Python | NLP | LSTM | Decoding Algorithms
This thesis investigates which decoding algorithm generates the best candidate utterances for a pragmatic speaker in a referential image game. The speaker must describe a target image to a listener to distinguish it from two distractors. The study compares Multinomial Sampling, Beam Decoding, and Diverse Beam Decoding on 'easy' (random) and 'hard' (visually/textually similar) distractors. The findings show that candidate diversity is crucial for success, and while DBD is the most promising for accuracy, it suffers from high computational costs compared to Multinomial Sampling.

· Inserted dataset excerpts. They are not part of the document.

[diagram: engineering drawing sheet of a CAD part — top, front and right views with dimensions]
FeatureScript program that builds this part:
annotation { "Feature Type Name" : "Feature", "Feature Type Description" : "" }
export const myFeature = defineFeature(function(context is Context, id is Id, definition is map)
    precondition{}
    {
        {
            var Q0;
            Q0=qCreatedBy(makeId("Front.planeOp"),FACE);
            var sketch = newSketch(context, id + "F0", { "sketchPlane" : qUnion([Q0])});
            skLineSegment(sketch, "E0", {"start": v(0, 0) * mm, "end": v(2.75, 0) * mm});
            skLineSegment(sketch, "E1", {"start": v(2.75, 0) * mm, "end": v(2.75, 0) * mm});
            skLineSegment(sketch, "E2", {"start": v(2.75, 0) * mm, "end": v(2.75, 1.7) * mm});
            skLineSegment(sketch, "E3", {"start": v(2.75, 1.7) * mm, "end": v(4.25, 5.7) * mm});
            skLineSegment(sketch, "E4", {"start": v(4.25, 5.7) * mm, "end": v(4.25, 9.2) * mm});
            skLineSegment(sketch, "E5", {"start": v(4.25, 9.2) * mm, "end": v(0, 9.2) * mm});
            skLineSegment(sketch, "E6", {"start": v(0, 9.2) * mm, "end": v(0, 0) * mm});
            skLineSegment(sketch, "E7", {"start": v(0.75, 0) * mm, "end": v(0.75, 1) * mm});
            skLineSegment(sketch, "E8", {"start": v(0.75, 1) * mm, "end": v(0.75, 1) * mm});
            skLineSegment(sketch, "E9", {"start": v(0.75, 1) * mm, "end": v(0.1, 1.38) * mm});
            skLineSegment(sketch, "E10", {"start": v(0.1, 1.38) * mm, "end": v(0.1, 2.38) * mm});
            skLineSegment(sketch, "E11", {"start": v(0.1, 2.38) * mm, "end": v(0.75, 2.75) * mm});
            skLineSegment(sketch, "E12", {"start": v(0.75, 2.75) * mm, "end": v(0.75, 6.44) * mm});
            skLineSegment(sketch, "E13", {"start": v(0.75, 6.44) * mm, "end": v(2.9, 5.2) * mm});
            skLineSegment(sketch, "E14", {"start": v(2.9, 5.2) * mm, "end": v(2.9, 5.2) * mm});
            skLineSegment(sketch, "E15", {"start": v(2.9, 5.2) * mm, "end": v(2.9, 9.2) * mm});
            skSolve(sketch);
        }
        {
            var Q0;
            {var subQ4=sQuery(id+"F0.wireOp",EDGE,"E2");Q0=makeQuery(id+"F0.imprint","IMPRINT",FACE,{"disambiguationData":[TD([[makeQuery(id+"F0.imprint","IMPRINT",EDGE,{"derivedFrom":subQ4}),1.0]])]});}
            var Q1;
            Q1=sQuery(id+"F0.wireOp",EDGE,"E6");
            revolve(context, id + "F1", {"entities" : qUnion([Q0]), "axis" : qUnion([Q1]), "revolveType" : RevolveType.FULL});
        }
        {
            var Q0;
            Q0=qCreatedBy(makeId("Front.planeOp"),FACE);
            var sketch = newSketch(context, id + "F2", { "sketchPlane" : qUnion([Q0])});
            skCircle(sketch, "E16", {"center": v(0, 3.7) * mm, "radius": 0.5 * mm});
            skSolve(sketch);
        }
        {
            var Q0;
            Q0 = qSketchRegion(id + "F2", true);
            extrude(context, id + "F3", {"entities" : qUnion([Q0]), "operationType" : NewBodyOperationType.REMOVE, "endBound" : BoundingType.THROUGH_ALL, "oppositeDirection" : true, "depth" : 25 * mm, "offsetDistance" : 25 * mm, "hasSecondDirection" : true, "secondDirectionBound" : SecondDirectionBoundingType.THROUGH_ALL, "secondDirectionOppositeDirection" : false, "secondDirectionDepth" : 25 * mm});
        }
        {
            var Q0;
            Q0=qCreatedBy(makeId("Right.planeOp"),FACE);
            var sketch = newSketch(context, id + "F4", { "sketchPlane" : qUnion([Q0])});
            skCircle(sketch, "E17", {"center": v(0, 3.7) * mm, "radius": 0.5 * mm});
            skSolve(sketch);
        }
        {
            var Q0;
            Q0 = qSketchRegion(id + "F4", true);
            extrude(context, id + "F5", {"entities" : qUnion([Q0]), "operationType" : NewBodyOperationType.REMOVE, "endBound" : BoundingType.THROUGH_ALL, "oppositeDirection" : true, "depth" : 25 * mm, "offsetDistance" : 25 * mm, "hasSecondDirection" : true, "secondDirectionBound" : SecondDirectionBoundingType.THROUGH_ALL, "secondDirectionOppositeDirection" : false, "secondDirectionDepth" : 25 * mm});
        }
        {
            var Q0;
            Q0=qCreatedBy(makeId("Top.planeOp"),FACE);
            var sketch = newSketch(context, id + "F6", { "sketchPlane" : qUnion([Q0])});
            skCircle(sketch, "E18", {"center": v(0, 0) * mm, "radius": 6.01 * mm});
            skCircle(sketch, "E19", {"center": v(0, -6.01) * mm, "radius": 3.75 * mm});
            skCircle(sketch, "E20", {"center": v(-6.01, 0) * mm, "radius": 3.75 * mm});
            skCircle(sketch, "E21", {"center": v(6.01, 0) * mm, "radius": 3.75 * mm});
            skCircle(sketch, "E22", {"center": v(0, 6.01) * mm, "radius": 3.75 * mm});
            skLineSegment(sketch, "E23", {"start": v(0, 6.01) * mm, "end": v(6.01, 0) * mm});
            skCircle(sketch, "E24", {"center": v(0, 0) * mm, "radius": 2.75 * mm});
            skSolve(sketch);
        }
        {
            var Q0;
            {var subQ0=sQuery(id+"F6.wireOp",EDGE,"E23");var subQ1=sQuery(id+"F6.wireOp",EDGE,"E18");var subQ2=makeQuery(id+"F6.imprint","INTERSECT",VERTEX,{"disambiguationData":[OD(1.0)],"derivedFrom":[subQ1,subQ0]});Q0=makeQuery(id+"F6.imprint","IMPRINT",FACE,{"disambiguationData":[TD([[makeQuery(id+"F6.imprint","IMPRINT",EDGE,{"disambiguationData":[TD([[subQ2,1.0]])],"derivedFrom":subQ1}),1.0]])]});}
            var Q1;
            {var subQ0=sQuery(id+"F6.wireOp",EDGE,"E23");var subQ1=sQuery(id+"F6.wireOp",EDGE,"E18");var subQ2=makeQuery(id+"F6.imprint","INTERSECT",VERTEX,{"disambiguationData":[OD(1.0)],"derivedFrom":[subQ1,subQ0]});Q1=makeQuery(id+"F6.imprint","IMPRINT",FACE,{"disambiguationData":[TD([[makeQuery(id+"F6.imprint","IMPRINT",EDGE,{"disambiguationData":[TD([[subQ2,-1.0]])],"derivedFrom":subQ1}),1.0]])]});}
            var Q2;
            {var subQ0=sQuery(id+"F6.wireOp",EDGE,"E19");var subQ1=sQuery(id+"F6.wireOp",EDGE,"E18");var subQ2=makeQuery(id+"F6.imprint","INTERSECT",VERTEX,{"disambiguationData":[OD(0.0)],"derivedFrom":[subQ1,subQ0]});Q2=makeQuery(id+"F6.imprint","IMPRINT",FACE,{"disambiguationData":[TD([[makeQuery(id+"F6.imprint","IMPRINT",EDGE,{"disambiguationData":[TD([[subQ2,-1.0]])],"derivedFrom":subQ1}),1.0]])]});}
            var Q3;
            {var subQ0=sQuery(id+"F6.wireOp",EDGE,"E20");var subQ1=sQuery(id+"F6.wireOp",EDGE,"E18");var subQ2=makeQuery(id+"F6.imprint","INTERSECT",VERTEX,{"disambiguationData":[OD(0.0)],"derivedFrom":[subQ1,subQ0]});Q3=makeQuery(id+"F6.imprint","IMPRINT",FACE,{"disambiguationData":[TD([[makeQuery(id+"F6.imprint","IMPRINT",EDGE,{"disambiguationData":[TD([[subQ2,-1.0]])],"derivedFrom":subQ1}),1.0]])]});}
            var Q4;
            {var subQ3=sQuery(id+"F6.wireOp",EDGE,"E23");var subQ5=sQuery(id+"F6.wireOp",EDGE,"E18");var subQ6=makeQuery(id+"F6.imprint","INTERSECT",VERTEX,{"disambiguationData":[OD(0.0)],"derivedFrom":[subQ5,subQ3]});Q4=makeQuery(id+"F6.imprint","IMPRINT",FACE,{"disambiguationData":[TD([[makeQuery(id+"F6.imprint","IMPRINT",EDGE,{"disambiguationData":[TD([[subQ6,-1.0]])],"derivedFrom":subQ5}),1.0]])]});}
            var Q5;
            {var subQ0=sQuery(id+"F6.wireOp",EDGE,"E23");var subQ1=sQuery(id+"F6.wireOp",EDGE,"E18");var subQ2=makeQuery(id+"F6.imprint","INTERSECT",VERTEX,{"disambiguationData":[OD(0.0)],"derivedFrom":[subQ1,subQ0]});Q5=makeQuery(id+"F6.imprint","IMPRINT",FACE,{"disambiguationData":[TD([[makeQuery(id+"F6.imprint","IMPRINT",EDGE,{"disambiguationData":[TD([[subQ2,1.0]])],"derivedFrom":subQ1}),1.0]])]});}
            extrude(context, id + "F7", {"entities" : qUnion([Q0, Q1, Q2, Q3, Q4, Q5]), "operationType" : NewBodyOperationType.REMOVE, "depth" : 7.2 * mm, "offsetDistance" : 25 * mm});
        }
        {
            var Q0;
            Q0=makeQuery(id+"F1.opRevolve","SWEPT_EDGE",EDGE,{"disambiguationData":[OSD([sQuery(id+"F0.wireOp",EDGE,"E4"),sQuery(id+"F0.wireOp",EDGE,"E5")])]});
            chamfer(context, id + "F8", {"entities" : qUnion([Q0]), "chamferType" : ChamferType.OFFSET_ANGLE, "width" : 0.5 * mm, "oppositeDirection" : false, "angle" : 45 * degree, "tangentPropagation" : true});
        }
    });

Implemented a full pragmatic reasoning pipeline based on the Rational Speech Act framework.
Constructed a Pragmatic Speaker that samples candidates from a Literal Speaker (LSTM) and re-ranks them using a Literal Listener (ResNet/ROBERTa).
Implemented and systematically compared three distinct decoding algorithms: Multinomial Sampling, Beam Decoding, and Diverse Beam Decoding.
Analyzed the trade-offs between candidate diversity (measured by Distinct n-grams) and model performance (measured by Accuracy and Entropy).
Designed an evaluation setup using the MS COCO dataset with two distinct difficulty levels: ‘easy’ (random distractors) and ‘hard’ (semantically similar distractors).
Created the ‘hard’ dataset by selecting distractors based on high visual and textual cosine similarity.